On the other hand**, in apraxia we should not encounter other problems such as gait instability**, swallowing problems, etc. Thus, in these cases, neurological evaluation will be mandatory if we observe signs incompatible with apraxia. However, it should also be noted that both clinical manifestations may occur concomitantly.

The incidence of ataxia at the national level

With the prevalences we have mentioned in the case of ataxia in its hereditary form, we can consider these diseases as rare -a rare disease in Europe being one case in every 2000 persons-. When diseases are classified as rare, it is generally more difficult to advance in their research to find effective treatments. to find effective treatments.

In addition, as we have seen, the hereditary forms of the disease mostly affect children and young people.

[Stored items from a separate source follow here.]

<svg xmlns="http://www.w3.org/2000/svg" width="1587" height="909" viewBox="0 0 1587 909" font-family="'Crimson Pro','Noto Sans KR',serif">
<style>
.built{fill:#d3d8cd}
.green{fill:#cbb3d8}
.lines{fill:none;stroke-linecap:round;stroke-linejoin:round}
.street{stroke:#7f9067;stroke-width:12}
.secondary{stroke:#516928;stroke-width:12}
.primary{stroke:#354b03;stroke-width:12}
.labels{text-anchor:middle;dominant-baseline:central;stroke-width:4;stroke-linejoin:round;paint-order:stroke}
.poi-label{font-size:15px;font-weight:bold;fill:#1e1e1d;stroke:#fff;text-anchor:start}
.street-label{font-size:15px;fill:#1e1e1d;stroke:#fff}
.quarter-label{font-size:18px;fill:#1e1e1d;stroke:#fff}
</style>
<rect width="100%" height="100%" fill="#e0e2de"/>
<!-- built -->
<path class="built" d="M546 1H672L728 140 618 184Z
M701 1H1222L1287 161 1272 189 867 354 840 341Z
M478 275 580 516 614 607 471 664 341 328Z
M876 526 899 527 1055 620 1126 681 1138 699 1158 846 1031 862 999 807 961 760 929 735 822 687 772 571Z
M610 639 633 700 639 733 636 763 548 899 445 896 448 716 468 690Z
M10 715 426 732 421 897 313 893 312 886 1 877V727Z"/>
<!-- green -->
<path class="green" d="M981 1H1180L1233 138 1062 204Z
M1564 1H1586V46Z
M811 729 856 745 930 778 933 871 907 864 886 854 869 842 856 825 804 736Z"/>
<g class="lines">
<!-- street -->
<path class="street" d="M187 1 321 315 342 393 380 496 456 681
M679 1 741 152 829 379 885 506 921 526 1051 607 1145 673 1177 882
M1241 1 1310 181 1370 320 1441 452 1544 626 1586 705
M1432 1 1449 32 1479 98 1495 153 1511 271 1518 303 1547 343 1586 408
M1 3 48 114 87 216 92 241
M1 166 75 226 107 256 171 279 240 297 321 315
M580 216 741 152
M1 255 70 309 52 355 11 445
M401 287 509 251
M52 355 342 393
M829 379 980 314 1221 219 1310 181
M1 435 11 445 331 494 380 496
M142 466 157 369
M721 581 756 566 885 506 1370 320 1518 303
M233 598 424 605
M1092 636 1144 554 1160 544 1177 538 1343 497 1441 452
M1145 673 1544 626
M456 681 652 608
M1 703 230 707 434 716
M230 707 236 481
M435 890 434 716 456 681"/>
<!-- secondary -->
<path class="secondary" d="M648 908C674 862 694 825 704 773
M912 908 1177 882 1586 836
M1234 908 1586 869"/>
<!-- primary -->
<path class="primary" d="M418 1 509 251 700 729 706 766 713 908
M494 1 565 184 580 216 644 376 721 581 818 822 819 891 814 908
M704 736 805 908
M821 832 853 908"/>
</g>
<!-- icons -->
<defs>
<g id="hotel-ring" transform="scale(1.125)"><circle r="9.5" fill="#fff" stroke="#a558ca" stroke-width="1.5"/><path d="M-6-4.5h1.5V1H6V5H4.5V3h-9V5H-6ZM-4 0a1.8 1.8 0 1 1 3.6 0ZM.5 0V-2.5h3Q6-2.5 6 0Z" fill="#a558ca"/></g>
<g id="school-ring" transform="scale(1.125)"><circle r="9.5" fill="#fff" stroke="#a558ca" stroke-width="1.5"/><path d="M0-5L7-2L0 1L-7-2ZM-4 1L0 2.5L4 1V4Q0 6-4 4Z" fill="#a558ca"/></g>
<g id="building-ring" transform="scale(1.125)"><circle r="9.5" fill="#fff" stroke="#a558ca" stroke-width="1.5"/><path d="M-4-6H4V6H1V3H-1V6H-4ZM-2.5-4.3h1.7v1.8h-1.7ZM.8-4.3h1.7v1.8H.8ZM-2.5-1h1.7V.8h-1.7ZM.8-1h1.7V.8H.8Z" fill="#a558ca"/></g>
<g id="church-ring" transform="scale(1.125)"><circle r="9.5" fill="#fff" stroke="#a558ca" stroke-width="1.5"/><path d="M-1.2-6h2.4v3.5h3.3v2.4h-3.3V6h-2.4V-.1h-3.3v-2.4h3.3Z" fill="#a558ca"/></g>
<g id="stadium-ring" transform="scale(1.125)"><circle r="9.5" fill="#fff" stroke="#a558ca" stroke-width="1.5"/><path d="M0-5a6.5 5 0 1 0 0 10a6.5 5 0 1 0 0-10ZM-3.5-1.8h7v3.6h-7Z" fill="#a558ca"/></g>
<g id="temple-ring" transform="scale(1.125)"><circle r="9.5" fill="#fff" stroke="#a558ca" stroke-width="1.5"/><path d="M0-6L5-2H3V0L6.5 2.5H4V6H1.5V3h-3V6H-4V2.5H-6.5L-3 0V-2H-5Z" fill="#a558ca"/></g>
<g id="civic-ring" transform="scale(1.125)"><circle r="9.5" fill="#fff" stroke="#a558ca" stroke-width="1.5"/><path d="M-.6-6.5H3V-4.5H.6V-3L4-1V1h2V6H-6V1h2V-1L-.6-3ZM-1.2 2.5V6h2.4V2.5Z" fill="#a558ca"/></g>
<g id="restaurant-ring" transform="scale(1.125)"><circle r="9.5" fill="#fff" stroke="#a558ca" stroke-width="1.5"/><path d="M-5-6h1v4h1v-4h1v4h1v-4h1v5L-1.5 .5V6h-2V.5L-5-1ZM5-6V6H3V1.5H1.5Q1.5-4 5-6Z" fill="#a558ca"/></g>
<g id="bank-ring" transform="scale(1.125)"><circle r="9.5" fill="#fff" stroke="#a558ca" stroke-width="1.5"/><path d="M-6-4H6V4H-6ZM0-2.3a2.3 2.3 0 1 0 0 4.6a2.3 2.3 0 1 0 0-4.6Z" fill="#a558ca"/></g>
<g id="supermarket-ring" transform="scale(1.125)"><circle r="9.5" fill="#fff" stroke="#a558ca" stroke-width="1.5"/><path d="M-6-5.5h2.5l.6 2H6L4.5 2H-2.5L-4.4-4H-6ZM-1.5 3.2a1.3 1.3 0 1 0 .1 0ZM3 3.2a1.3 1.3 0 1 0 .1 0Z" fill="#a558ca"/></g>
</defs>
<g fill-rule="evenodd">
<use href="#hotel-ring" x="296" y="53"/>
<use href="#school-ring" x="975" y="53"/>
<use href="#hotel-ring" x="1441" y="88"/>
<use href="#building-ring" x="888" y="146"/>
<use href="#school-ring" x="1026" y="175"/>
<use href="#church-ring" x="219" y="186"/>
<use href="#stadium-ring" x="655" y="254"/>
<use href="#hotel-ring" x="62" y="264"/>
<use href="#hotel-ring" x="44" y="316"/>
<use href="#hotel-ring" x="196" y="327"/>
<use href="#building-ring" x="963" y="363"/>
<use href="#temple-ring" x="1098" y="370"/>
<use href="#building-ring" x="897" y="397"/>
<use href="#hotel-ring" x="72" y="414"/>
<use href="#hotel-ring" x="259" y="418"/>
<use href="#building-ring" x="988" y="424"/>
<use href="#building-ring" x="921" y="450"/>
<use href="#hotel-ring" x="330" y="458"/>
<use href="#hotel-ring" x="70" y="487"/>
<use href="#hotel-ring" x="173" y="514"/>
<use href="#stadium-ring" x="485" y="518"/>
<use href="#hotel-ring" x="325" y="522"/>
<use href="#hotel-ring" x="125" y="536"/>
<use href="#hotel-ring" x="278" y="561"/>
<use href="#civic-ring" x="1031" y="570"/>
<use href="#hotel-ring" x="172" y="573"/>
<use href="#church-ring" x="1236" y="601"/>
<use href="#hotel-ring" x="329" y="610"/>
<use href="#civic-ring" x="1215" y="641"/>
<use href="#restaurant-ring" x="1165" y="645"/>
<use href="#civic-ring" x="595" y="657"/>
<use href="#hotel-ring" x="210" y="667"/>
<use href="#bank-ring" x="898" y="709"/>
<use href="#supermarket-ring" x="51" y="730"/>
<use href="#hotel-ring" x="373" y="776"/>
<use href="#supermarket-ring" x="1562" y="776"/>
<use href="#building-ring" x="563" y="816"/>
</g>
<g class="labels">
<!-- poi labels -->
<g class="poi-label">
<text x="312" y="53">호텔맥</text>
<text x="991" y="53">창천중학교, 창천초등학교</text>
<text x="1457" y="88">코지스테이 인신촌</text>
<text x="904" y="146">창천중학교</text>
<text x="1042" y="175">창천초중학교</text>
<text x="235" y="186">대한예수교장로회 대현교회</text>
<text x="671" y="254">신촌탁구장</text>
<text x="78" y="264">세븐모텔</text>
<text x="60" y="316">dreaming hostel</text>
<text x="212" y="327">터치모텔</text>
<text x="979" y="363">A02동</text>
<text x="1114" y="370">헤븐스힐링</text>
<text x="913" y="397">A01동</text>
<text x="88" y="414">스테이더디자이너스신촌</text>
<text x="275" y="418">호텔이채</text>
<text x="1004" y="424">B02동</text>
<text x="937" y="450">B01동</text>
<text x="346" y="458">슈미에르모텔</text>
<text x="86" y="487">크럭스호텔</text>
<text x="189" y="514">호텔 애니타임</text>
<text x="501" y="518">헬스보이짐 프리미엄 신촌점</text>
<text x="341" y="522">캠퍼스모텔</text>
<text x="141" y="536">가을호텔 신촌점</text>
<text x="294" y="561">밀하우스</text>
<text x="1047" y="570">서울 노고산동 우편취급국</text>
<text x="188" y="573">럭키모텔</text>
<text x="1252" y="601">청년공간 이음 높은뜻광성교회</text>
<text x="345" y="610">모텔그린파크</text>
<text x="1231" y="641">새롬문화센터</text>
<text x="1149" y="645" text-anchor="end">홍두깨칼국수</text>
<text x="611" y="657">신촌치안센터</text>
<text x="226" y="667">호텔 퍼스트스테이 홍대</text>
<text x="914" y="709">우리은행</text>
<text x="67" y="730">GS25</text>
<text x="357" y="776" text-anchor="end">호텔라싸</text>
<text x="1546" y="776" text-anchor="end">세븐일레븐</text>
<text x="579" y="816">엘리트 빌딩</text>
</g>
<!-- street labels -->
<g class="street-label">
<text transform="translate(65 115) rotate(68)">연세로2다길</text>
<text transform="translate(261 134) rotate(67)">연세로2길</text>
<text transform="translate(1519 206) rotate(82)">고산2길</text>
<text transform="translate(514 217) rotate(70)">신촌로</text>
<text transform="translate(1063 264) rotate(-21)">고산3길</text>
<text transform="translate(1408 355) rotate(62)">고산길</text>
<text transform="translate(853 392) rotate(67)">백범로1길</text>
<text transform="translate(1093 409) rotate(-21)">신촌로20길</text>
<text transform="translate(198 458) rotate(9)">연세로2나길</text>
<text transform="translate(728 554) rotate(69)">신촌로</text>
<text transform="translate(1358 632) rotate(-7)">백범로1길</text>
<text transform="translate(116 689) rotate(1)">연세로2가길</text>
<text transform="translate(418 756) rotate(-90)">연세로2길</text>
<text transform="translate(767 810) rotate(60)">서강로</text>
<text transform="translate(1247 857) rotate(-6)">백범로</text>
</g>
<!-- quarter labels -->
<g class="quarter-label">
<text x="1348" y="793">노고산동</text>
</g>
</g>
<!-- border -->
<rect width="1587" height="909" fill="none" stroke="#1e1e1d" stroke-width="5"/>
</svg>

This has led to the emergence of various non-profit associations that promote the treatment, dissemination and improvement of the quality of life of these patients. These include the Catalan Association of Hereditary Ataxias, the Sevillian Association of Ataxias and the Madrid Association of Ataxias.

Conclusions

Ataxia, although not very prevalent in its hereditary manifestation, is a disorder that affects the activities of daily living and independence in the lives of many people, especially in the young population.especially in the young population. In addition, pharmaceutical and business priorities mean that research in this field is progressing slowly, so that treatment proposals are focused on palliative care.

That is why its existence must be publicized and its affectations made known. Each step, however small, can represent improvements in the quality of life of these patients, with the relief for the healthcare system that this entails. The study and development of early detection and automation of treatment systems will benefit patients, families, caregivers and healthcare professionals alike. When we advance in these fields, everyone wins and, for this reason, we must publicize and support these social causes.